A grandmother's 16-hour facial reconstruction to repair her face following a life-long disease has been successful.
Christine Brown returned home to Invercargill from Dunedin Hospital on Wednesday after recovering in intensive care from surgery last Tuesday.
Born with neurofibromatosis, a disease which causes tumours to grow on nerves in the body, the grandmother was bullied most of her life because of her unusual looks.
The right side of her face use to drop under the weight of the tumours which caused disfiguration of her face.
Her husband of 32 years, Lee Brown, told the Southland Times his wife will be extremely happy once she sees what surgeons have done to reconstruct her face.
"They have done a really, really good job, eh.
"I said to the nurse, they have done a bloody great job, a marvellous job."
Now, Brown will no longer suffer from a droopy face and she will regain full use of her right eyelid.
Surgeons took a 11cm piece of bone from her leg to craft into a cheekbone. She will also be able to hear from her left ear for the first time.

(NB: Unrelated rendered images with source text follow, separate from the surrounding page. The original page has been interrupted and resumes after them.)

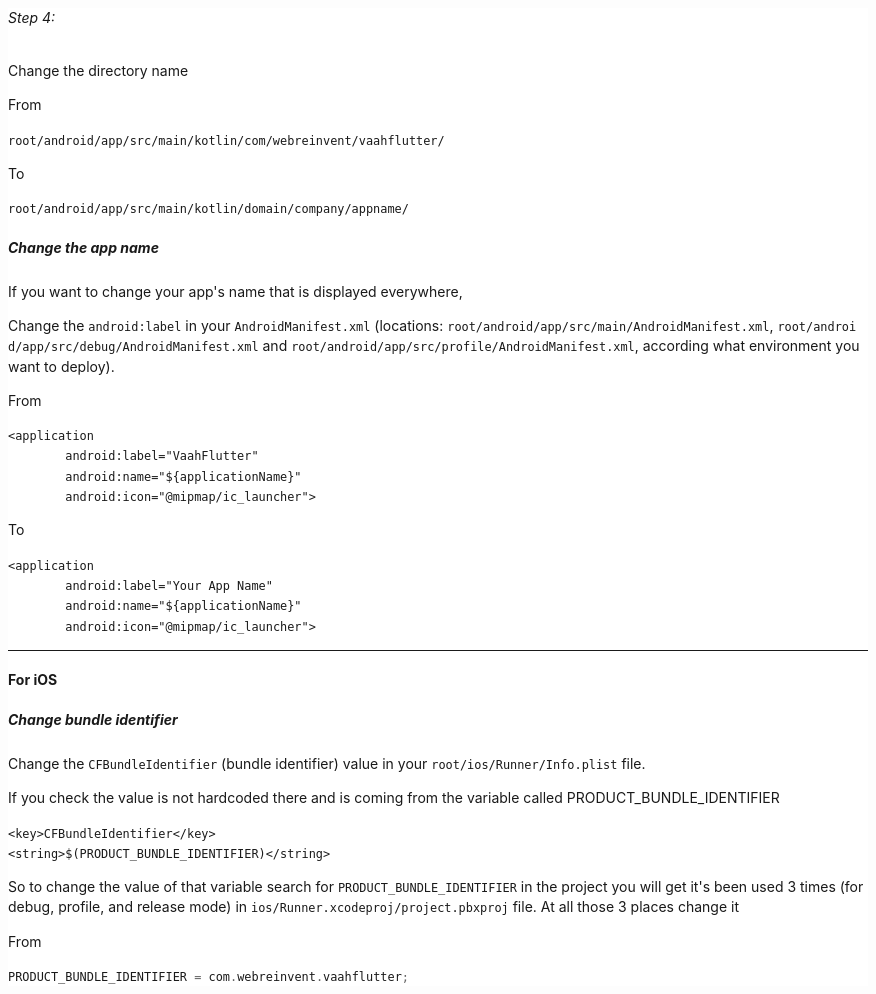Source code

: ###### Step 4:

Change the directory name

From
```
root/android/app/src/main/kotlin/com/webreinvent/vaahflutter/
```

To
```
root/android/app/src/main/kotlin/domain/company/appname/
```

##### Change the app name

If you want to change your app's name that is displayed everywhere,

Change the `android:label` in your `AndroidManifest.xml` (locations: `root/android/app/src/main/AndroidManifest.xml`, `root/android/app/src/debug/AndroidManifest.xml` and `root/android/app/src/profile/AndroidManifest.xml`, according what environment you want to deploy).

From
```dart{2}
<application
        android:label="VaahFlutter"
        android:name="${applicationName}"
        android:icon="@mipmap/ic_launcher">
```
To
```dart{2}
<application
        android:label="Your App Name"
        android:name="${applicationName}"
        android:icon="@mipmap/ic_launcher">
```

---

#### For iOS

##### Change bundle identifier

Change the `CFBundleIdentifier` (bundle identifier) value in your `root/ios/Runner/Info.plist` file.

If you check the value is not hardcoded there and is coming from the variable called PRODUCT_BUNDLE_IDENTIFIER
```xml{2}
<key>CFBundleIdentifier</key>
<string>$(PRODUCT_BUNDLE_IDENTIFIER)</string>
```

So to change the value of that variable search for `PRODUCT_BUNDLE_IDENTIFIER` in the project you will get it's been used 3 times (for debug, profile, and release mode) in `ios/Runner.xcodeproj/project.pbxproj` file. At all those 3 places change it

From
```swift
PRODUCT_BUNDLE_IDENTIFIER = com.webreinvent.vaahflutter;
```
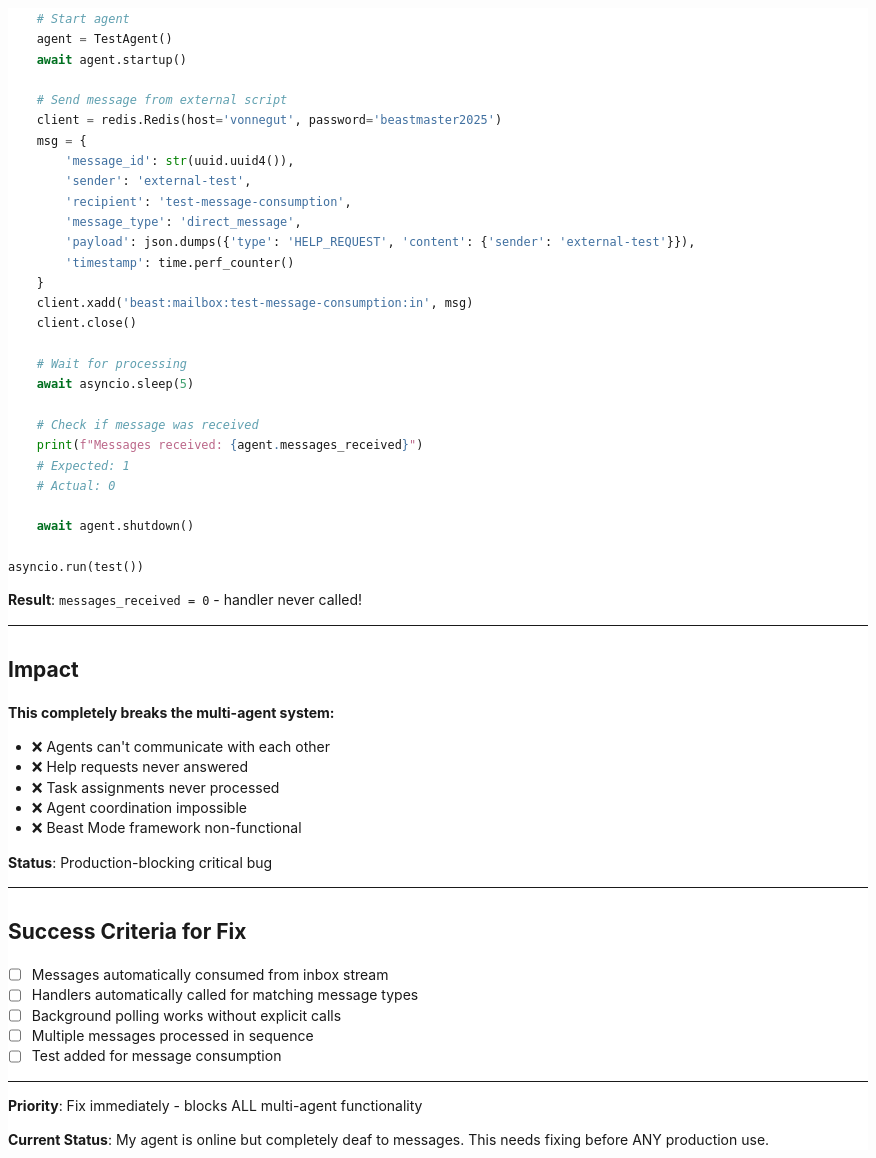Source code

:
 ```python
    # Start agent
    agent = TestAgent()
    await agent.startup()
    
    # Send message from external script
    client = redis.Redis(host='vonnegut', password='beastmaster2025')
    msg = {
        'message_id': str(uuid.uuid4()),
        'sender': 'external-test',
        'recipient': 'test-message-consumption',
        'message_type': 'direct_message',
        'payload': json.dumps({'type': 'HELP_REQUEST', 'content': {'sender': 'external-test'}}),
        'timestamp': time.perf_counter()
    }
    client.xadd('beast:mailbox:test-message-consumption:in', msg)
    client.close()
    
    # Wait for processing
    await asyncio.sleep(5)
    
    # Check if message was received
    print(f"Messages received: {agent.messages_received}")
    # Expected: 1
    # Actual: 0
    
    await agent.shutdown()

asyncio.run(test())
```

**Result**: `messages_received = 0` - handler never called!

---

## Impact

**This completely breaks the multi-agent system:**
- ❌ Agents can't communicate with each other
- ❌ Help requests never answered
- ❌ Task assignments never processed
- ❌ Agent coordination impossible
- ❌ Beast Mode framework non-functional

**Status**: Production-blocking critical bug

---

## Success Criteria for Fix

- [ ] Messages automatically consumed from inbox stream
- [ ] Handlers automatically called for matching message types
- [ ] Background polling works without explicit calls
- [ ] Multiple messages processed in sequence
- [ ] Test added for message consumption

---

**Priority**: Fix immediately - blocks ALL multi-agent functionality

**Current Status**: My agent is online but completely deaf to messages. This needs fixing before ANY production use.

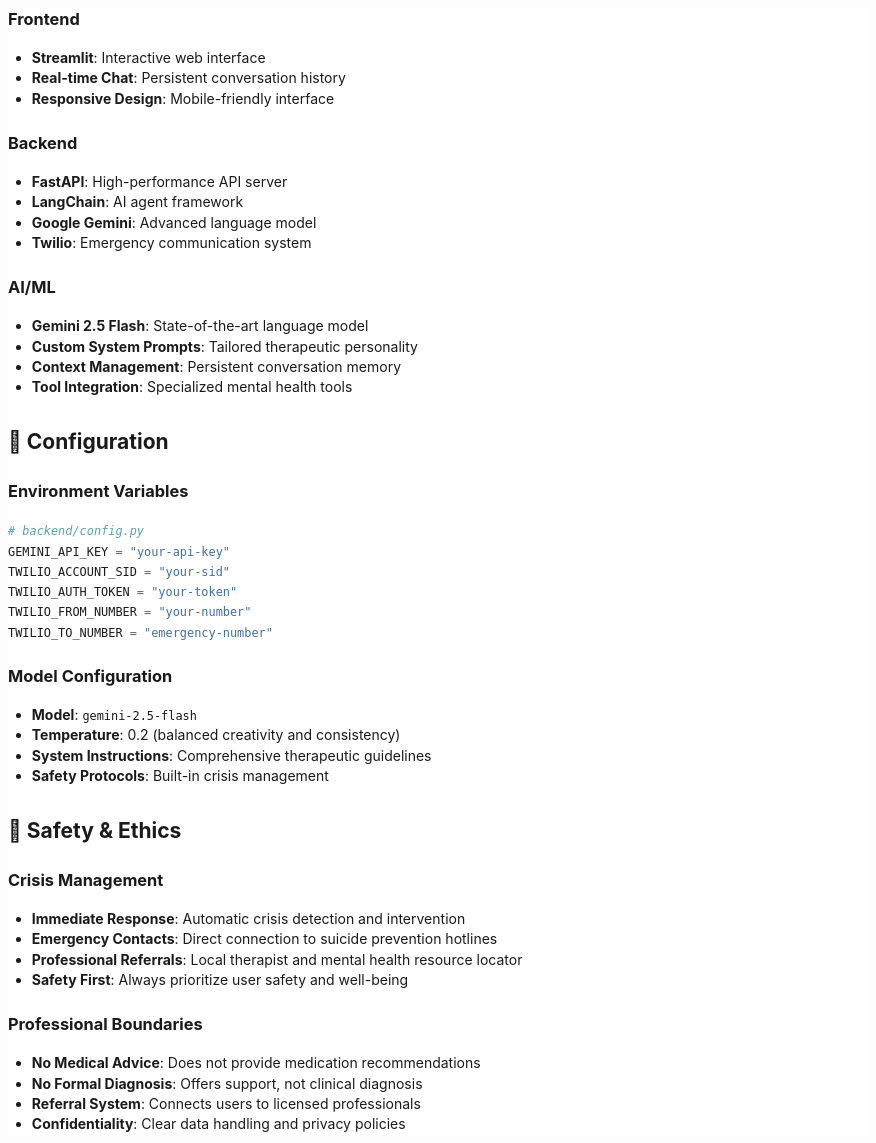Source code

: ### **Frontend**
- **Streamlit**: Interactive web interface
- **Real-time Chat**: Persistent conversation history
- **Responsive Design**: Mobile-friendly interface

### **Backend**
- **FastAPI**: High-performance API server
- **LangChain**: AI agent framework
- **Google Gemini**: Advanced language model
- **Twilio**: Emergency communication system

### **AI/ML**
- **Gemini 2.5 Flash**: State-of-the-art language model
- **Custom System Prompts**: Tailored therapeutic personality
- **Context Management**: Persistent conversation memory
- **Tool Integration**: Specialized mental health tools

## 🔧 Configuration

### **Environment Variables**
```python
# backend/config.py
GEMINI_API_KEY = "your-api-key"
TWILIO_ACCOUNT_SID = "your-sid"
TWILIO_AUTH_TOKEN = "your-token"
TWILIO_FROM_NUMBER = "your-number"
TWILIO_TO_NUMBER = "emergency-number"
```

### **Model Configuration**
- **Model**: `gemini-2.5-flash`
- **Temperature**: 0.2 (balanced creativity and consistency)
- **System Instructions**: Comprehensive therapeutic guidelines
- **Safety Protocols**: Built-in crisis management

## 🚨 Safety & Ethics

### **Crisis Management**
- **Immediate Response**: Automatic crisis detection and intervention
- **Emergency Contacts**: Direct connection to suicide prevention hotlines
- **Professional Referrals**: Local therapist and mental health resource locator
- **Safety First**: Always prioritize user safety and well-being

### **Professional Boundaries**
- **No Medical Advice**: Does not provide medication recommendations
- **No Formal Diagnosis**: Offers support, not clinical diagnosis
- **Referral System**: Connects users to licensed professionals
- **Confidentiality**: Clear data handling and privacy policies
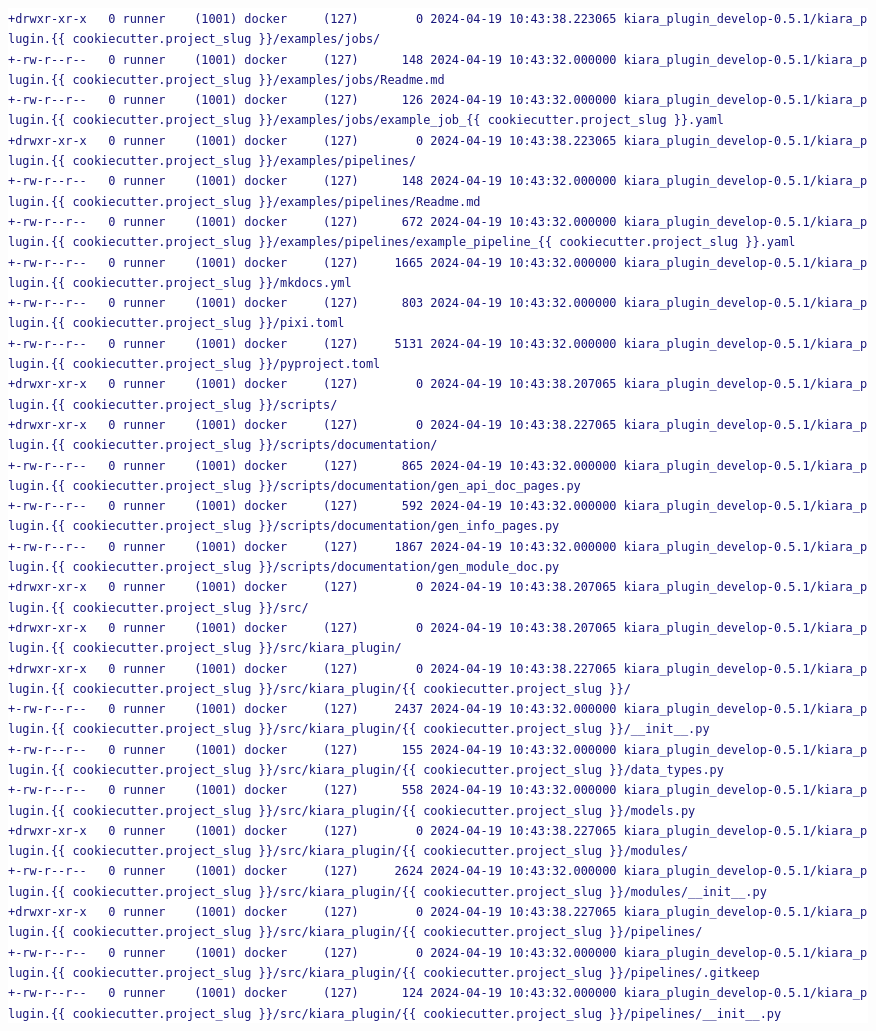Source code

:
 ```diff
+drwxr-xr-x   0 runner    (1001) docker     (127)        0 2024-04-19 10:43:38.223065 kiara_plugin_develop-0.5.1/kiara_plugin.{{ cookiecutter.project_slug }}/examples/jobs/
+-rw-r--r--   0 runner    (1001) docker     (127)      148 2024-04-19 10:43:32.000000 kiara_plugin_develop-0.5.1/kiara_plugin.{{ cookiecutter.project_slug }}/examples/jobs/Readme.md
+-rw-r--r--   0 runner    (1001) docker     (127)      126 2024-04-19 10:43:32.000000 kiara_plugin_develop-0.5.1/kiara_plugin.{{ cookiecutter.project_slug }}/examples/jobs/example_job_{{ cookiecutter.project_slug }}.yaml
+drwxr-xr-x   0 runner    (1001) docker     (127)        0 2024-04-19 10:43:38.223065 kiara_plugin_develop-0.5.1/kiara_plugin.{{ cookiecutter.project_slug }}/examples/pipelines/
+-rw-r--r--   0 runner    (1001) docker     (127)      148 2024-04-19 10:43:32.000000 kiara_plugin_develop-0.5.1/kiara_plugin.{{ cookiecutter.project_slug }}/examples/pipelines/Readme.md
+-rw-r--r--   0 runner    (1001) docker     (127)      672 2024-04-19 10:43:32.000000 kiara_plugin_develop-0.5.1/kiara_plugin.{{ cookiecutter.project_slug }}/examples/pipelines/example_pipeline_{{ cookiecutter.project_slug }}.yaml
+-rw-r--r--   0 runner    (1001) docker     (127)     1665 2024-04-19 10:43:32.000000 kiara_plugin_develop-0.5.1/kiara_plugin.{{ cookiecutter.project_slug }}/mkdocs.yml
+-rw-r--r--   0 runner    (1001) docker     (127)      803 2024-04-19 10:43:32.000000 kiara_plugin_develop-0.5.1/kiara_plugin.{{ cookiecutter.project_slug }}/pixi.toml
+-rw-r--r--   0 runner    (1001) docker     (127)     5131 2024-04-19 10:43:32.000000 kiara_plugin_develop-0.5.1/kiara_plugin.{{ cookiecutter.project_slug }}/pyproject.toml
+drwxr-xr-x   0 runner    (1001) docker     (127)        0 2024-04-19 10:43:38.207065 kiara_plugin_develop-0.5.1/kiara_plugin.{{ cookiecutter.project_slug }}/scripts/
+drwxr-xr-x   0 runner    (1001) docker     (127)        0 2024-04-19 10:43:38.227065 kiara_plugin_develop-0.5.1/kiara_plugin.{{ cookiecutter.project_slug }}/scripts/documentation/
+-rw-r--r--   0 runner    (1001) docker     (127)      865 2024-04-19 10:43:32.000000 kiara_plugin_develop-0.5.1/kiara_plugin.{{ cookiecutter.project_slug }}/scripts/documentation/gen_api_doc_pages.py
+-rw-r--r--   0 runner    (1001) docker     (127)      592 2024-04-19 10:43:32.000000 kiara_plugin_develop-0.5.1/kiara_plugin.{{ cookiecutter.project_slug }}/scripts/documentation/gen_info_pages.py
+-rw-r--r--   0 runner    (1001) docker     (127)     1867 2024-04-19 10:43:32.000000 kiara_plugin_develop-0.5.1/kiara_plugin.{{ cookiecutter.project_slug }}/scripts/documentation/gen_module_doc.py
+drwxr-xr-x   0 runner    (1001) docker     (127)        0 2024-04-19 10:43:38.207065 kiara_plugin_develop-0.5.1/kiara_plugin.{{ cookiecutter.project_slug }}/src/
+drwxr-xr-x   0 runner    (1001) docker     (127)        0 2024-04-19 10:43:38.207065 kiara_plugin_develop-0.5.1/kiara_plugin.{{ cookiecutter.project_slug }}/src/kiara_plugin/
+drwxr-xr-x   0 runner    (1001) docker     (127)        0 2024-04-19 10:43:38.227065 kiara_plugin_develop-0.5.1/kiara_plugin.{{ cookiecutter.project_slug }}/src/kiara_plugin/{{ cookiecutter.project_slug }}/
+-rw-r--r--   0 runner    (1001) docker     (127)     2437 2024-04-19 10:43:32.000000 kiara_plugin_develop-0.5.1/kiara_plugin.{{ cookiecutter.project_slug }}/src/kiara_plugin/{{ cookiecutter.project_slug }}/__init__.py
+-rw-r--r--   0 runner    (1001) docker     (127)      155 2024-04-19 10:43:32.000000 kiara_plugin_develop-0.5.1/kiara_plugin.{{ cookiecutter.project_slug }}/src/kiara_plugin/{{ cookiecutter.project_slug }}/data_types.py
+-rw-r--r--   0 runner    (1001) docker     (127)      558 2024-04-19 10:43:32.000000 kiara_plugin_develop-0.5.1/kiara_plugin.{{ cookiecutter.project_slug }}/src/kiara_plugin/{{ cookiecutter.project_slug }}/models.py
+drwxr-xr-x   0 runner    (1001) docker     (127)        0 2024-04-19 10:43:38.227065 kiara_plugin_develop-0.5.1/kiara_plugin.{{ cookiecutter.project_slug }}/src/kiara_plugin/{{ cookiecutter.project_slug }}/modules/
+-rw-r--r--   0 runner    (1001) docker     (127)     2624 2024-04-19 10:43:32.000000 kiara_plugin_develop-0.5.1/kiara_plugin.{{ cookiecutter.project_slug }}/src/kiara_plugin/{{ cookiecutter.project_slug }}/modules/__init__.py
+drwxr-xr-x   0 runner    (1001) docker     (127)        0 2024-04-19 10:43:38.227065 kiara_plugin_develop-0.5.1/kiara_plugin.{{ cookiecutter.project_slug }}/src/kiara_plugin/{{ cookiecutter.project_slug }}/pipelines/
+-rw-r--r--   0 runner    (1001) docker     (127)        0 2024-04-19 10:43:32.000000 kiara_plugin_develop-0.5.1/kiara_plugin.{{ cookiecutter.project_slug }}/src/kiara_plugin/{{ cookiecutter.project_slug }}/pipelines/.gitkeep
+-rw-r--r--   0 runner    (1001) docker     (127)      124 2024-04-19 10:43:32.000000 kiara_plugin_develop-0.5.1/kiara_plugin.{{ cookiecutter.project_slug }}/src/kiara_plugin/{{ cookiecutter.project_slug }}/pipelines/__init__.py
```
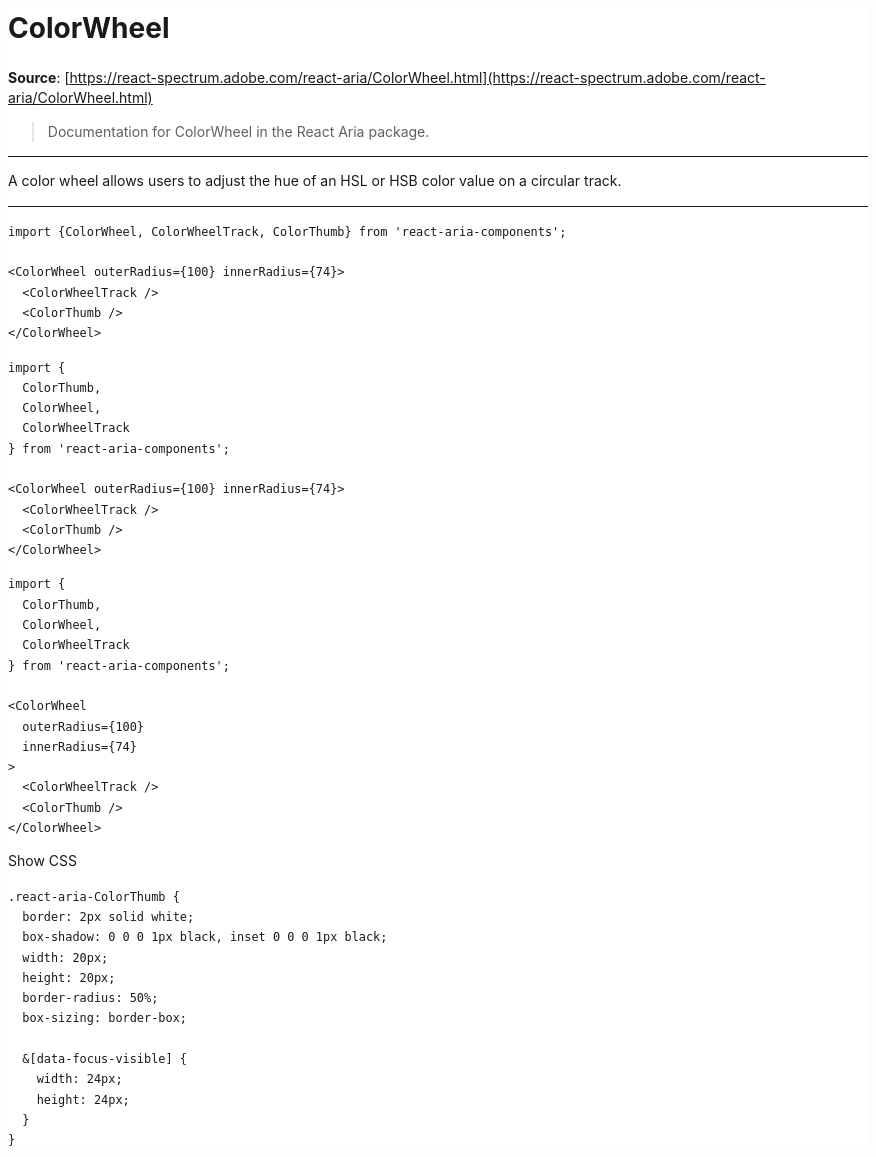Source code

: # ColorWheel

**Source**: [https://react-spectrum.adobe.com/react-aria/ColorWheel.html](https://react-spectrum.adobe.com/react-aria/ColorWheel.html)

> Documentation for ColorWheel in the React Aria package.

---

A color wheel allows users to adjust the hue of an HSL or HSB color value on a circular track.

* * *

```
import {ColorWheel, ColorWheelTrack, ColorThumb} from 'react-aria-components';

<ColorWheel outerRadius={100} innerRadius={74}>
  <ColorWheelTrack />
  <ColorThumb />
</ColorWheel>
```

```
import {
  ColorThumb,
  ColorWheel,
  ColorWheelTrack
} from 'react-aria-components';

<ColorWheel outerRadius={100} innerRadius={74}>
  <ColorWheelTrack />
  <ColorThumb />
</ColorWheel>
```

```
import {
  ColorThumb,
  ColorWheel,
  ColorWheelTrack
} from 'react-aria-components';

<ColorWheel
  outerRadius={100}
  innerRadius={74}
>
  <ColorWheelTrack />
  <ColorThumb />
</ColorWheel>
```

Show CSS

```
.react-aria-ColorThumb {
  border: 2px solid white;
  box-shadow: 0 0 0 1px black, inset 0 0 0 1px black;
  width: 20px;
  height: 20px;
  border-radius: 50%;
  box-sizing: border-box;

  &[data-focus-visible] {
    width: 24px;
    height: 24px;
  }
}
```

They also removed a tumour from Brown's eye during the procedure.
Dr Matthew Leaper, who operated on Brown along with two other surgeons, told Fairfax it was one of the most difficult procedures of her career.
He explained that the main goal was to correct some of the facial deformities.
"It all looks quite stable. It's a long road ahead but I am optimistic."
"She's looking good, actually. It's surprising when you see the difference, golly, it's nice."
The Otago Daily Times reported it to be Brown's eighteenth surgery on her face.
Since recovering in hospital, Brown has reportedly seen herself in the mirror and is "pleased with what they have achieved".
Brown is also a cancer survivor and defied the odds when she was given 15 months to live after a neurofibroma turned aggressively cancerous.
A GiveALittle campaign was started to help pay for some of Brown's surgery and has so far raised more than $8300.